Als mir von einem Freund geraten wurde, nicht meine Texte in den Schubladen und den Ordnerstrukturen des Computers verschwinden zu lassen, sondern im Internet das Odeon-Theater zu gründen, da gab er mir einen alles entscheidenden Tipp mit:

Veröffentliche nie etwas, was nicht bereits fertig ist.

Und bis jetzt hatte ich mich auch daran gehalten. Essays, Kurzgeschichten und Gedichte, Aphorismen und Gedankensplitter habe ich brav aus den Schubladen sortiert oder auch Neues nicht zuerst in die Schubladen gelegt, sondern brav sogleich auf die „Bühne“ gebracht. Aber mit Marie Mallarmé ist das etwas anders und etwas merkwürdig. Denn auf der einen Seite ist die Geschichte mit Marie Mallarmé längst geschehen und ich weiß ja längst, wie alles passiert ist. Aber Marie Mallarmé ruht in einer ganz anderen Schublade. Nämlich in einer Schublade in meinem Kopf. Jedes Wort ist bereits geschrieben. Nur nicht auf Papier oder in einem Papier simulierenden Word-Dokument.

Mein Freund warnte mich, Marie Mallarmé dürfe ich nicht auf die Bühne bringen, weil ich sonst nicht weiter schreiben würde. Ich würde Marie Mallarmés Geschichte nicht erzählen, wenn ich sie in die Welt schicken würde, ehe das letzte Wort geschrieben ist.

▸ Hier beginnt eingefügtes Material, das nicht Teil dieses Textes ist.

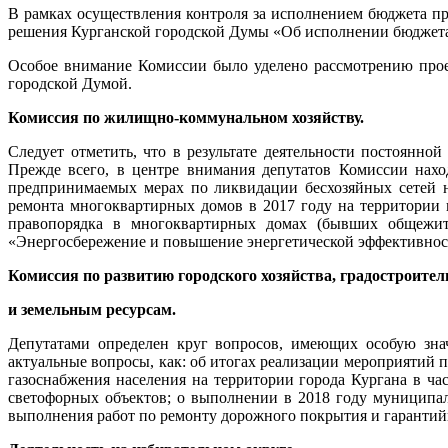
В рамках осуществления контроля за исполнением бюджета п
решения Курганской городской Думы «Об исполнении бюджета 
Особое внимание Комиссии было уделено рассмотрению проек
городской Думой.
Комиссия по жилищно-коммунальном хозяйству.
Следует отметить, что в результате деятельности постоянно
Прежде всего, в центре внимания депутатов Комиссии нахо
предпринимаемых мерах по ликвидации бесхозяйных сетей на
ремонта многоквартирных домов в 2017 году на территории 
правопорядка в многоквартирных домах (бывших общежит
«Энергосбережение и повышение энергетической эффективности 
Комиссия по развитию городского хозяйства, градостроител
и земельным ресурсам.
Депутатами определен круг вопросов, имеющих особую знач
актуальные вопросы, как: об итогах реализации мероприятий 
газоснабжения населения на территории города Кургана в ча
светофорных объектов; о выполнении в 2018 году муниципа
выполнения работ по ремонту дорожного покрытия и гарантий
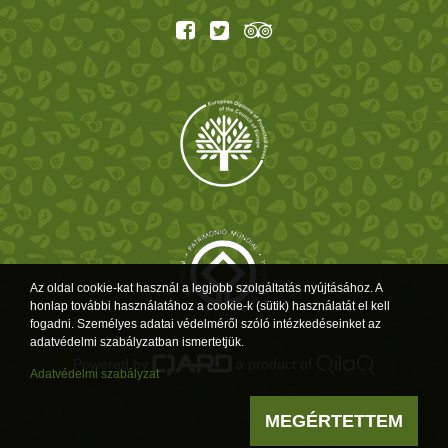
Az oldal cookie-kat használ a legjobb szolgáltatás nyújtásához. A
honlap további használatához a cookie-k (sütik) használatát el kell
fogadni. Személyes adatai védelméről szóló intézkedéseinket az
adatvédelmi szabályzatban ismertetjük.
Powered by
a product of
Adatvédelmi szabályzat
MEGÉRTETTEM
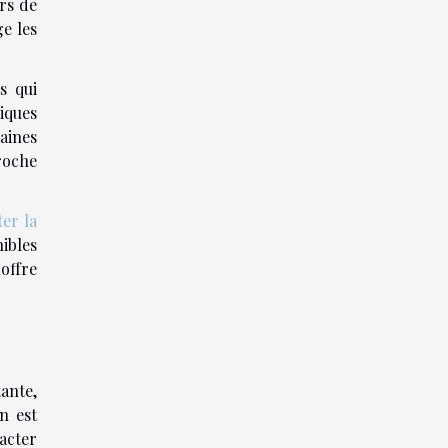
urs de
e les
s qui
iques
aines
proche
ter la
ibles
offre
ante,
n est
acter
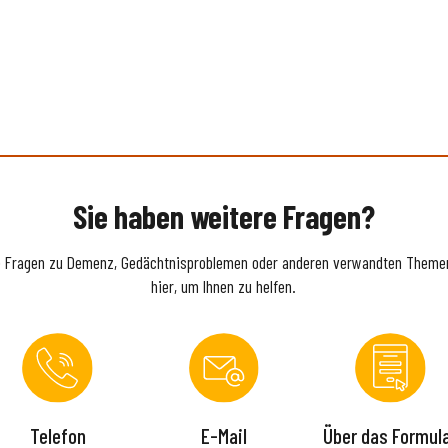
Sie haben weitere Fragen?
e Fragen zu Demenz, Gedächtnisproblemen oder anderen verwandten Themen
hier, um Ihnen zu helfen.
Telefon
E-Mail
Über das Formul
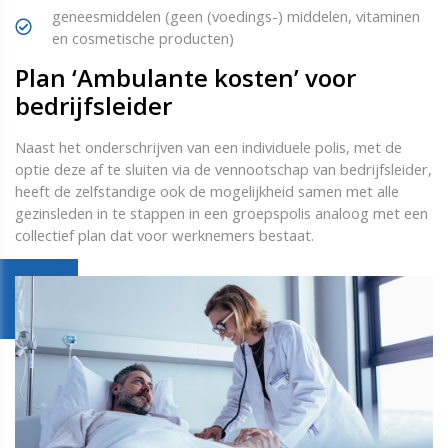
geneesmiddelen (geen (voedings-) middelen, vitaminen
en cosmetische producten)
Plan ‘Ambulante kosten’ voor
bedrijfsleider
Naast het onderschrijven van een individuele polis, met de
optie deze af te sluiten via de vennootschap van bedrijfsleider,
heeft de zelfstandige ook de mogelijkheid samen met alle
gezinsleden in te stappen in een groepspolis analoog met een
collectief plan dat voor werknemers bestaat.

Er nannte mir ein paar Beispiele, in denen ich tatsächlich einigen meiner Erzählungen untreu geworden war, und die versandeten, kaum dass ich sie einem anderen – meist Freunde – zum Lesen und kommentieren gegeben hatte.

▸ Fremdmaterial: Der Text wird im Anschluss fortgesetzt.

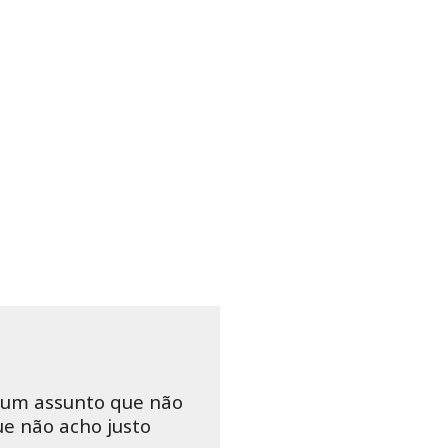
é um assunto que não
ue não acho justo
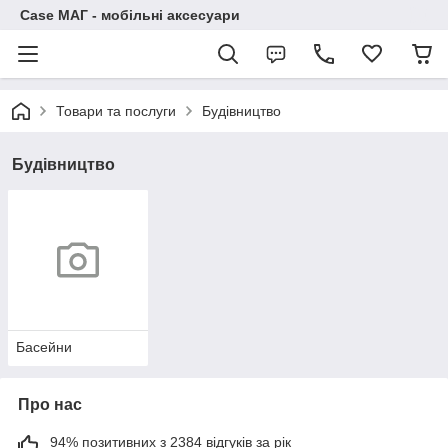
Case МАГ - мобільні аксесуари
Товари та послуги
Будівництво
Будівництво
Басейни
Про нас
94% позитивних з 2384 відгуків за рік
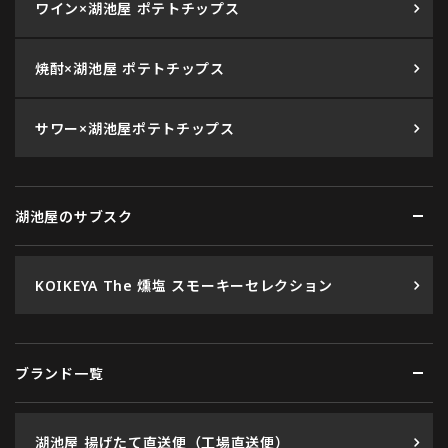
ワイン×湖池屋 ポテトチップス
焼酎×湖池屋 ポテトチップス
サワー×湖池屋ポテトチップス
湖池屋のサブスク
KOIKEYA The 燻塩 スモーキーセレクション
ブランド一覧
湖池屋 揚げたて直送便（工場直送便）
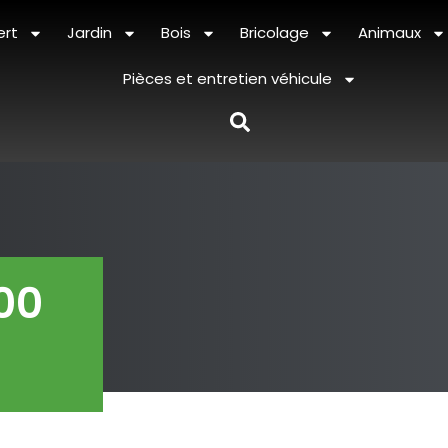
ert
Jardin
Bois
Bricolage
Animaux
Pièces et entretien véhicule
00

Aber Marie Mallarmés Geschichte ist eine, die ich seit zwei Jahren mit mir herumtrage und die tatsächlich erst zu Beginn des letzten katastrophalen Jahres zu Papier geworden ist, weil es ein Ereignis gab, von dem ich begriff, dass es tatsächlich das ERSTE Ereignis war, mit dem die Geschichte ins Rollen und Marie Mallarmé nun endlich zum Leben geraten würde. Es war die Veröffentlichung einer Aufzeichnung, deren Wortlaut ich im Internet fand und die ich wortgetreu direkt zu Beginn der Geschichte wiedergeben werde.

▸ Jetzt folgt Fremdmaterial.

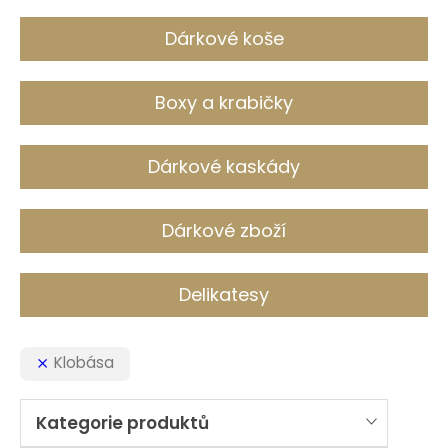
c
h
Dárkové koše
Boxy a krabičky
Dárkové kaskády
Dárkové zboží
Delikatesy
Klobása
Kategorie produktů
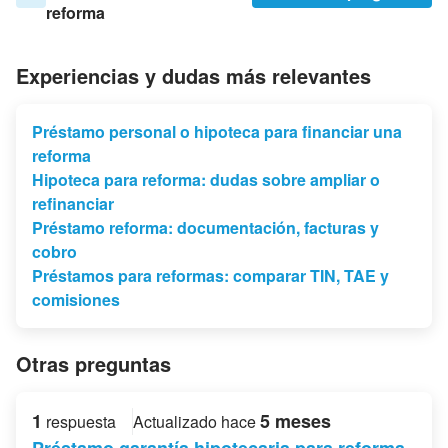
reforma
Experiencias y dudas más relevantes
Préstamo personal o hipoteca para financiar una
reforma
Hipoteca para reforma: dudas sobre ampliar o
refinanciar
Préstamo reforma: documentación, facturas y
cobro
Préstamos para reformas: comparar TIN, TAE y
comisiones
Otras preguntas
1
5 meses
respuesta
Actualizado hace
Préstamo garantía hipotecaria para reforma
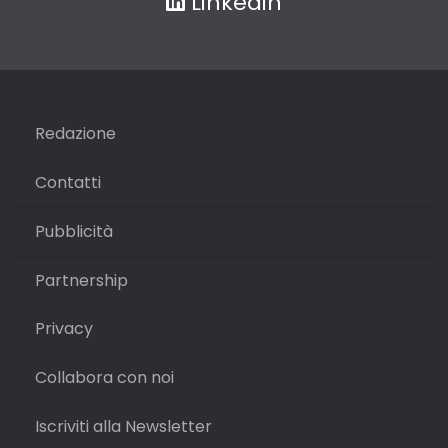
Linkedin
Redazione
Contatti
Pubblicità
Partnership
Privacy
Collabora con noi
Iscriviti alla Newsletter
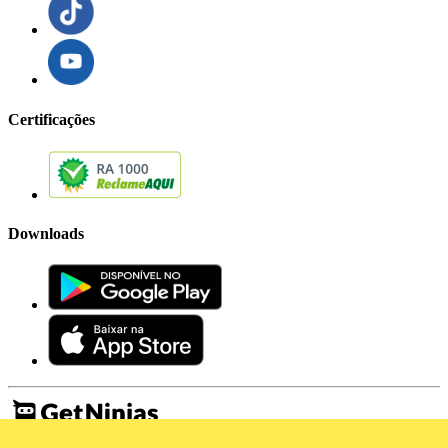
Certificações
Downloads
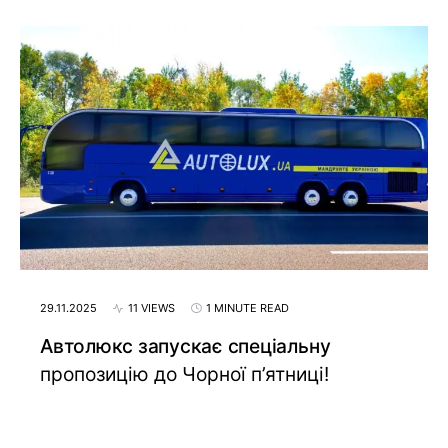
29.11.2025
11 VIEWS
1 MINUTE READ
Автолюкс запускає спеціальну
пропозицію до Чорної п’ятниці!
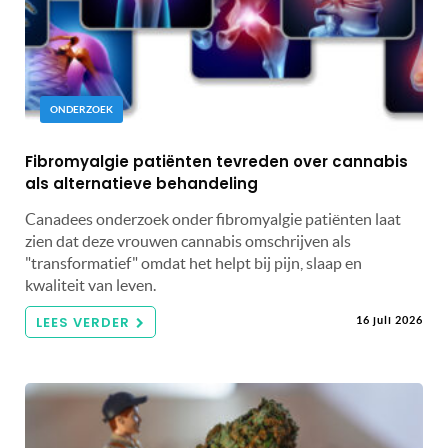
ONDERZOEK
Fibromyalgie patiënten tevreden over cannabis
als alternatieve behandeling
Canadees onderzoek onder fibromyalgie patiënten laat
zien dat deze vrouwen cannabis omschrijven als
"transformatief" omdat het helpt bij pijn, slaap en
kwaliteit van leven.
LEES VERDER
16 juli 2026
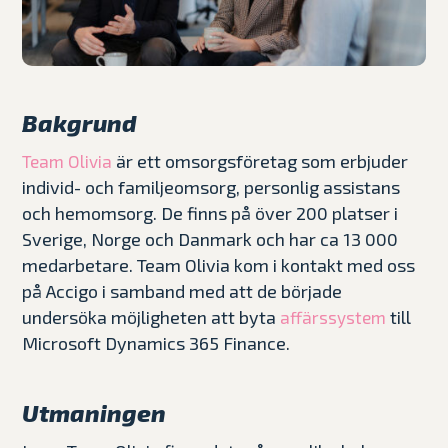
Bakgrund
är ett omsorgsföretag som erbjuder
Team Olivia
individ- och familjeomsorg, personlig assistans
och hemomsorg. De finns på över 200 platser i
Sverige, Norge och Danmark och har ca 13 000
medarbetare. Team Olivia kom i kontakt med oss
på Accigo i samband med att de började
undersöka möjligheten att byta
till
affärssystem
Microsoft Dynamics 365 Finance.
Utmaningen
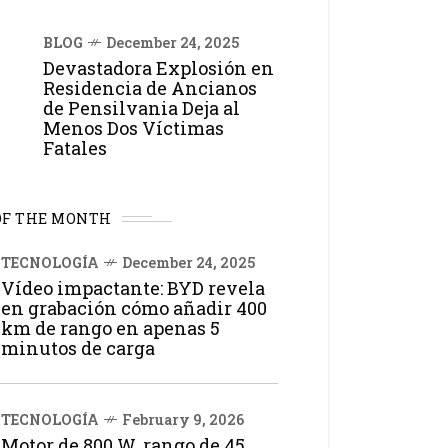
BLOG
December 24, 2025
Devastadora Explosión en
Residencia de Ancianos
de Pensilvania Deja al
Menos Dos Víctimas
Fatales
OF THE MONTH
TECNOLOGÍA
December 24, 2025
Vídeo impactante: BYD revela
en grabación cómo añadir 400
km de rango en apenas 5
minutos de carga
TECNOLOGÍA
February 9, 2026
Motor de 800 W, rango de 45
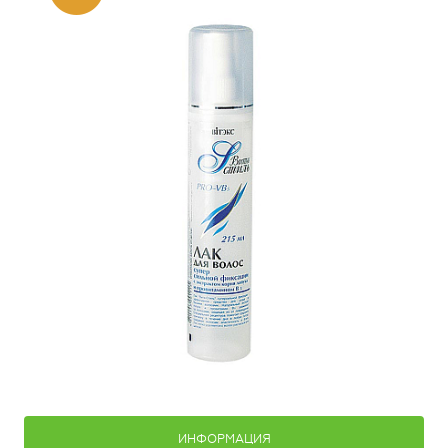
ИНФОРМАЦИЯ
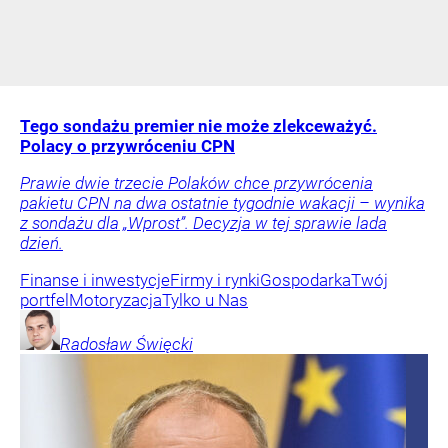
Tego sondażu premier nie może zlekceważyć.
Polacy o przywróceniu CPN
Prawie dwie trzecie Polaków chce przywrócenia
pakietu CPN na dwa ostatnie tygodnie wakacji – wynika
z sondażu dla „Wprost”. Decyzja w tej sprawie lada
dzień.
Finanse i inwestycje
Firmy i rynki
Gospodarka
Twój
portfel
Motoryzacja
Tylko u Nas
Radosław
Święcki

Marie Mallarmés Leben beginnt mit dem, was das Jahr 2017 geprägt hatte und deshalb ist es für mich, der ich Marie Mallarmé sehr lieb gewonnen habe, nur folgelogisch, dass ich am letzten Tag des Jahres 2017 damit beginne, von ihr in unregelmäßigen Abständen zu erzählen und jeder Teil wird brav durchnummeriert, damit man nicht den Anschluss verliert.

Marie Mallarmé ist sehr schüchtern. Ich werde immer wieder von ihrem Abenteuer berichten. Weil das Leben keine Titel parat hat, habe ich für ihre Erlebnisse in diesem Jahr auch keinen Titel parat. Ich nenne die kommende Reihe deshalb einfach nach ihr – auch wenn ihr das nicht Recht wäre, wenn sie davon erführe. Ihr wäre es lieber, ich nannte die Erzählung nach Thomeo, für den sie über alle Maßen schwärmt.

Aber der Reihe nach.

Beginnen wir mit dem Traurigen, dem Katastrophalen, dem Abgrund, der sich jenseits des Bösen erstreckt. Wenn wir damit beginnen, dann haben wir das Böse auch sogleich hinter uns. Und das Abenteuer voraus.